Laura Veldkamp, Professor of Business, describes their approach as “fairly straightforward.” If machine learning is becoming increasingly profitable for firms, one would expect they would hire more data scientists to evaluate data and formulate profitable trading strategies.

“We’d also expect the firms to increase salaries for data scientists who can use machine learning to create innovation and profit,” says Veldkamp. “But no one knows for sure because no one has studied this. No one, as far as we know, has estimated the production of knowledge in this way. So we are trying to assess exactly how valuable machine learning is to financial firms, to guide our thinking about how valuable it could be for the global economy.”

While data science and big data are having a pervasive effect throughout the economy, Professors Abis and Veldkamp will examine one industry where machine learning is just taking hold: the financial industry. They believe finance is a good laboratory for understanding the effects of machine learning because it is a knowledge industry. The objectives of finance are relatively clear and it’s an industry with rapid and continuing adoption of new technologies. Investment banks and hedge funds primarily use data to forecast the future value of assets. They use this data to advise clients, broker deals, and to trade on their own portfolios. And machine learning is allowing these banks to transform a universe of quantitative and textual data into advice and trading strategies, they say.

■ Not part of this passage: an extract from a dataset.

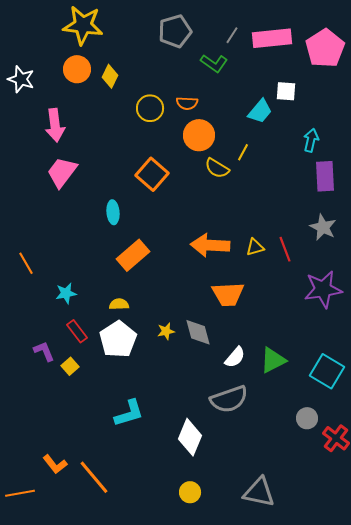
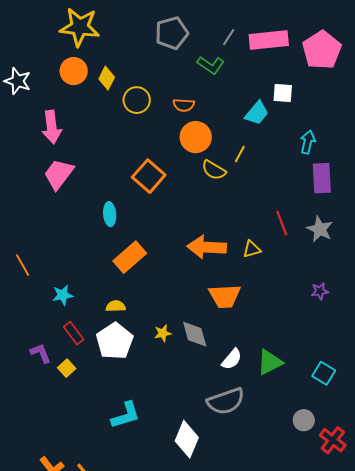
yellow circle: (150, 108) -> (137, 100), moved
red line: (285, 249) -> (282, 223), moved
purple star: (323, 289) -> (320, 291), size x0.5
cyan square: (327, 371) -> (324, 373), size x0.7

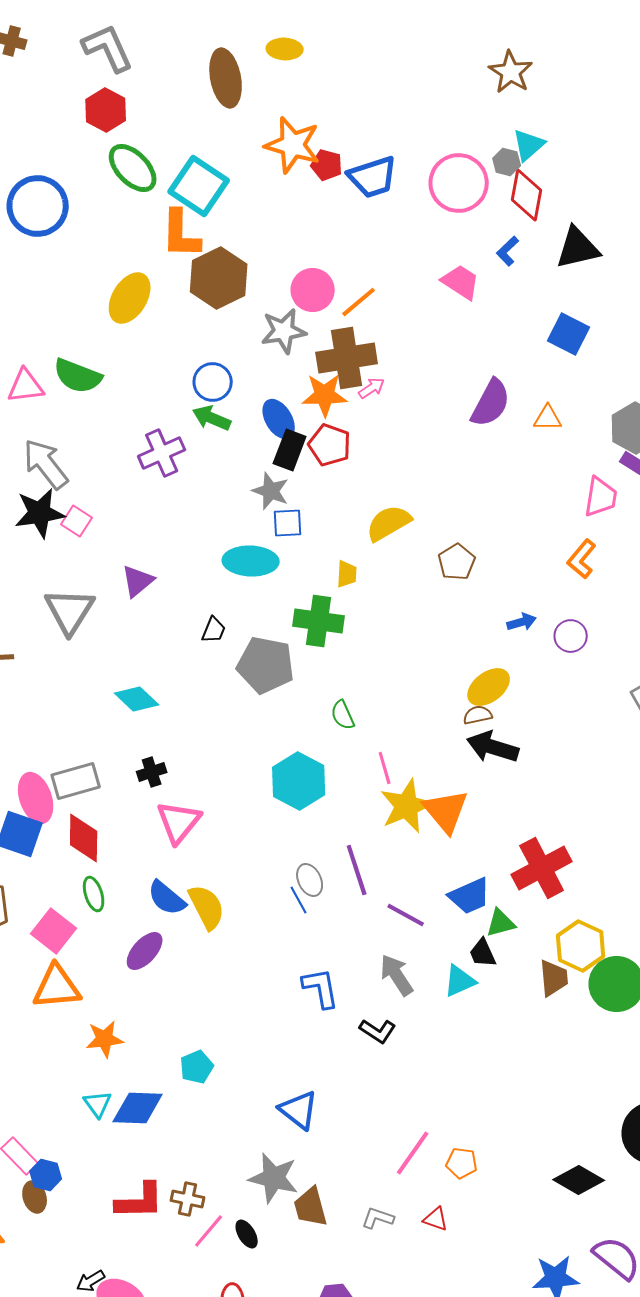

The two will also analyze detailed data on job postings and labor trends, to help measure changes in the demand for data scientists who have machine-learning skills. They will use the data to understand how the composition of skilled workers is changing across the financial industry and how much the different skills are being rewarded through wages. Such understanding will allow them to estimate changes in the productivity and value of data as an input into knowledge production.

Once their research is completed, the professors intend to publish their findings in one of the top economics and finance journals. Both are grateful to have the seed-funds grant from the Columbia-IBM Center for Blockchain and Data Transparency, which is enabling them to carry out their research.

“I just moved to Columbia from NYU this fall, and already received this terrific grant that will help Simona Abis and me to conduct our research with an abundance of resources,” says Veldkamp. “It’s an amazing start to my career at Columbia.”

Abis is also grateful to the Data Science Institute for its support.

“Since I started collaborating with the Data Science Institute, it has opened up so many doors for me,” she says. “My research agenda is focused on the application of data science to financial markets. Being able to access all the resources they provide has certainly had a great impact on my research.”

And in the end, the two hope to understand how the growing use of data science in finance is contributing to and reshaping the American economy.

“Firms and investors are using data in new ways that enhance the value of firms,” says Veldkamp. “How does this use of data by skilled data scientists affect financial markets and the economy, and how can we quantify the effect those new employees are having on the macro economy? We hope that generating answers to this questions will help to guide valuation, regulation and forecasting in the new era of big-data.”